In order to test these findings under different conditions, it would have been preferable to reconstruct multiple movies from different locations to ensure the results are scene-invariant. This however would be a major undertaking as the time required to perform these electrophysiological experiments is large. To fully record a 10-s sequence utilizing both rotation and translation covering a 90 × 67 degree patch of space with 3 repeats (as described in this paper) requires approximately 50 hours of useful intracellular recordings. A more effective way was to show that similar target enhancement was achieved when targets were inserted into panoramic images that were animated to simulate yaw rotation only. While this type of motion is not as accurate as the full movie sequences, it does show that the enhancement of target salience is not specific to one scene or one type of motion and that the photoreceptor model also works under such situations. Thus, leading to the possibility of using the model in place of real photoreceptors to more fully explore the parameter space including testing different scenarios, speeds, and target luminances.

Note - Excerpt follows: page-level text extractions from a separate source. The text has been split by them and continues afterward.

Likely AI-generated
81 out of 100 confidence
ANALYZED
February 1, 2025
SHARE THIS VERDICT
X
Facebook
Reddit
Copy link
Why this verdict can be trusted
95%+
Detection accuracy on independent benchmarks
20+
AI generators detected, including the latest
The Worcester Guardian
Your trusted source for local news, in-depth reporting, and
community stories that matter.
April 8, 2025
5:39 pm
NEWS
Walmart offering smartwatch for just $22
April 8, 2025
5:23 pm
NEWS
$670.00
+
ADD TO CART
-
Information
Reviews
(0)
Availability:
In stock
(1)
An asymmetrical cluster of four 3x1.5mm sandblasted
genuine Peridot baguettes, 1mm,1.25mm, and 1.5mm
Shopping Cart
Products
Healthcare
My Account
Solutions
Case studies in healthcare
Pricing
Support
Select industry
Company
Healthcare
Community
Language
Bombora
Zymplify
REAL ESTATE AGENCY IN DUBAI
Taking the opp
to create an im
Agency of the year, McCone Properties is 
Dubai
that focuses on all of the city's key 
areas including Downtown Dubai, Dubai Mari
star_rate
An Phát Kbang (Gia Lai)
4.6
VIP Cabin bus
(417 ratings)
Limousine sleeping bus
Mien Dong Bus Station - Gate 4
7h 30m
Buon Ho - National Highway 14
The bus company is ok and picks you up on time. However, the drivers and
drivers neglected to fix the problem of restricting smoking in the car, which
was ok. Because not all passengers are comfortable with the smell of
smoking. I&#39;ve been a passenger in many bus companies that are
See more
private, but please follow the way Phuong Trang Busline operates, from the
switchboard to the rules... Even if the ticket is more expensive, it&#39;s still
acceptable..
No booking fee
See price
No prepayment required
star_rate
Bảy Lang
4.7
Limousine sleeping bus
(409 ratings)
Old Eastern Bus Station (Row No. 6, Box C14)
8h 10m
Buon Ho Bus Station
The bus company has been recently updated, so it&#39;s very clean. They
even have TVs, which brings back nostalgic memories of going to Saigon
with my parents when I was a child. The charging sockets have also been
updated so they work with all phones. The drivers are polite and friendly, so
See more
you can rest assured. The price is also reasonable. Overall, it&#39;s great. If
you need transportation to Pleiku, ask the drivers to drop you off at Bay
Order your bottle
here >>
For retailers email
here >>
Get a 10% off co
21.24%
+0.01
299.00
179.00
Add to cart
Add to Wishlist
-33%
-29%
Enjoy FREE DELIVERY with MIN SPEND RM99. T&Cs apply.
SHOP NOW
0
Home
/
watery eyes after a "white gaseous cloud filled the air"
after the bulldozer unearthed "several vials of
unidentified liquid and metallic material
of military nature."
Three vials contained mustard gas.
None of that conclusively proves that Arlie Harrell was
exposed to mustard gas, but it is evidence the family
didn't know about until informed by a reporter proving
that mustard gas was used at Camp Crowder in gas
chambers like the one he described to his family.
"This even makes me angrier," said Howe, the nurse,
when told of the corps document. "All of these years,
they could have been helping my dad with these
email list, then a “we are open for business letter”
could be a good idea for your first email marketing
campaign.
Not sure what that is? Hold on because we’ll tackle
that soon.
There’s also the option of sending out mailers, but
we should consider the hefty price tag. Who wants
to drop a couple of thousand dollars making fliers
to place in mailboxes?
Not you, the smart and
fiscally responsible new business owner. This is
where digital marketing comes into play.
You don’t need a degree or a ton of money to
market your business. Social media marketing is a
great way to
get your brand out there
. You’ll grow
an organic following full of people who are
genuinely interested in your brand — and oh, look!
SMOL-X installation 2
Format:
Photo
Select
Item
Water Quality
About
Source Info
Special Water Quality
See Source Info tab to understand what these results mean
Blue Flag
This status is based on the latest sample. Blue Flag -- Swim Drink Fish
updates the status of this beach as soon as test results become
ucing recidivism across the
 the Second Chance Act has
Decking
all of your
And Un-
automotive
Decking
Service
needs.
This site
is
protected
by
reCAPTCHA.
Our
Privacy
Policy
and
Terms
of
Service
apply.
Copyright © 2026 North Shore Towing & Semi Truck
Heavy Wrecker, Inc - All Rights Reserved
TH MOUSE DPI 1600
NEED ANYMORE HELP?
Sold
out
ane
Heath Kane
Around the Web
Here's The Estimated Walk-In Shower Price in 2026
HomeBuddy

This shows that just as the optical design of eyes is adapted for different tasks (Hughes,
1977; Lythgoe,
1979), neuronal processing may also be different in animals displaying different behaviors. Further testing is required in order to investigate this hypothesis including an analysis within species between male flies (which do chase small targets) and female flies (which do not). It will also be interesting to test for neurophysiological differences between flies with different optical specializations (i.e., acute vs. bright zones) (Straw et al.,
2006) to see if target detection is altered.